- **Assignment**:
Using the source text on datatype equality and order, answer each question briefly:
1. In the equality relation the text defines, how are the number two in the decimal datatype and the number two in the float datatype treated?
2. What symbol denotes the negation of the equality relation?
3. What are value pairs called that are neither equal, less-than, nor greater-than?

- **Source text**:
In the equality relation defined herein, values from different
primitive data spaces are made artificially unequal even if they might
otherwise be considered equal. For example, there is a number
two in the decimal datatype and a number
two in the float datatype. In the
equality relation defined herein, these two values are considered
unequal. Other applications making use of these datatypes may
choose to consider values such as these equal (and must do so if they
choose to consider them identical); nonetheless, in the equality
relation defined herein, they are unequal.
Two lists A and B are equal if and
only if they have the same length and their items are pairwise equal.
A list of length one containing a value V1 and an atomic value
V2 are equal if and only if V1 is equal to V2.
For the purposes of this specification, there is one equality
relation for all values of all datatypes (the union of the various
datatype's individual equalities, if one consider relations to be
sets of ordered pairs). The equality relation is
denoted by '=' and its negation by
'≠', each used as
a binary infix predicate:
x = y and
x ≠ y . On the other
hand, identity relationships are always described in
words.
2.2.3 Order
For some
datatypes, an order relation is prescribed
for use in checking
upper and lower bounds of the ·value space·. This order may be
a partial order, which means that there may be values in
the ·value space· which are neither equal, less-than, nor
greater-than. Such value pairs are
incomparable. In many cases,
no order
is prescribed; each pair of values is either
equal or ·incomparable·.

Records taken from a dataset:
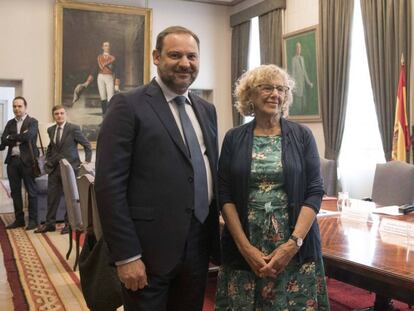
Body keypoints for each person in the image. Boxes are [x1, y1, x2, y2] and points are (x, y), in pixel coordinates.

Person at [95, 26, 220, 311]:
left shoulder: (206, 110)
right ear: (156, 56)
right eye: (175, 55)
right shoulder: (127, 105)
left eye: (192, 56)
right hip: (147, 253)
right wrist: (126, 256)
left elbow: (207, 168)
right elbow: (108, 186)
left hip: (198, 245)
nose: (185, 63)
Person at [215, 64, 330, 310]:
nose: (275, 94)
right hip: (245, 243)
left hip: (294, 244)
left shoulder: (302, 136)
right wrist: (245, 248)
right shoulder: (234, 138)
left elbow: (315, 189)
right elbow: (223, 193)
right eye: (266, 88)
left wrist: (293, 244)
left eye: (281, 89)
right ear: (250, 95)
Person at [34, 105, 92, 234]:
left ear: (65, 114)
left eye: (61, 113)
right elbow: (52, 147)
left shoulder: (73, 128)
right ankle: (49, 224)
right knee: (52, 197)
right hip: (54, 168)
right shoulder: (50, 130)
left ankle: (69, 225)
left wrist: (86, 161)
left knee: (69, 198)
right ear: (53, 116)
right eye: (56, 114)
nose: (59, 116)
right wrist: (48, 159)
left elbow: (87, 145)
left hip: (70, 168)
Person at [0, 96, 39, 230]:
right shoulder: (10, 123)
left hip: (28, 162)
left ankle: (34, 220)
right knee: (15, 192)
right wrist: (15, 139)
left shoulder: (32, 122)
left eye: (19, 106)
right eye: (14, 106)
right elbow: (3, 140)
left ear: (25, 107)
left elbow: (29, 136)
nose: (17, 109)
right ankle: (19, 220)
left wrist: (11, 137)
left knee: (32, 191)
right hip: (12, 162)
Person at [80, 41, 120, 116]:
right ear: (102, 47)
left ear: (110, 47)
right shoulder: (99, 58)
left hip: (109, 77)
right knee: (103, 97)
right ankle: (104, 116)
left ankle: (109, 116)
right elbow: (94, 70)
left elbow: (117, 71)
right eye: (105, 45)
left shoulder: (113, 58)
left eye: (108, 46)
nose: (106, 47)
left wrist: (116, 84)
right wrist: (87, 82)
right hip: (100, 77)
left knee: (110, 97)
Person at [291, 42, 313, 114]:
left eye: (300, 47)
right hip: (298, 85)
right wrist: (293, 86)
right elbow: (293, 73)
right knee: (298, 106)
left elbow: (304, 72)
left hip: (303, 85)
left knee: (304, 104)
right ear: (295, 49)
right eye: (297, 47)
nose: (298, 49)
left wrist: (309, 83)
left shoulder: (302, 58)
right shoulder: (294, 59)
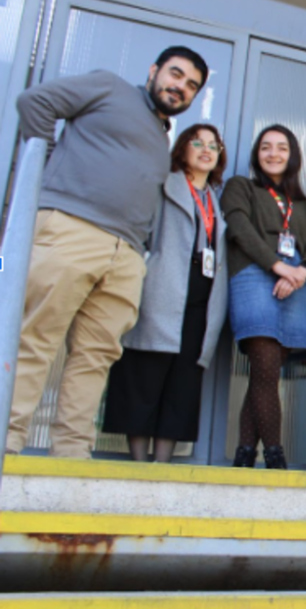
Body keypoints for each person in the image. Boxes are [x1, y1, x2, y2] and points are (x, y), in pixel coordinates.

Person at [5, 46, 209, 459]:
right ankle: (6, 441)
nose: (180, 87)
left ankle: (71, 455)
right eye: (175, 74)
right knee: (36, 338)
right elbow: (35, 102)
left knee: (96, 356)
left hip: (127, 255)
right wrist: (43, 161)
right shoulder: (108, 87)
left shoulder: (161, 133)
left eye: (191, 85)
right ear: (153, 71)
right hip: (72, 228)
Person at [102, 124, 228, 463]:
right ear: (182, 150)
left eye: (213, 146)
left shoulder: (215, 199)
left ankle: (163, 463)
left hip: (201, 300)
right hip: (163, 288)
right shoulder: (165, 185)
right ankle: (140, 461)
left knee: (183, 382)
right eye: (197, 143)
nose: (206, 150)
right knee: (145, 373)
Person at [221, 125, 306, 470]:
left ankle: (244, 454)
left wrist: (301, 273)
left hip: (295, 282)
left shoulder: (302, 203)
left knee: (266, 374)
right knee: (264, 366)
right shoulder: (241, 186)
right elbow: (239, 229)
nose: (273, 153)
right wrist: (279, 267)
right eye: (265, 147)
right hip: (254, 274)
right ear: (256, 154)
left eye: (281, 148)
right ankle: (276, 456)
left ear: (292, 155)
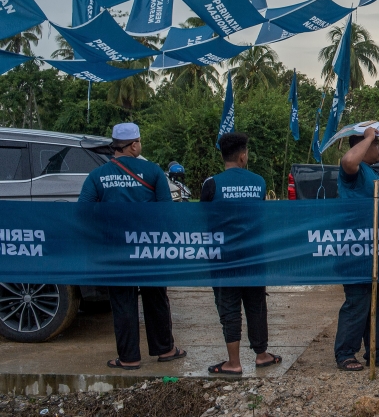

- **Written solution**:
1. They are considered unequal.
2. '≠'
3. Incomparable.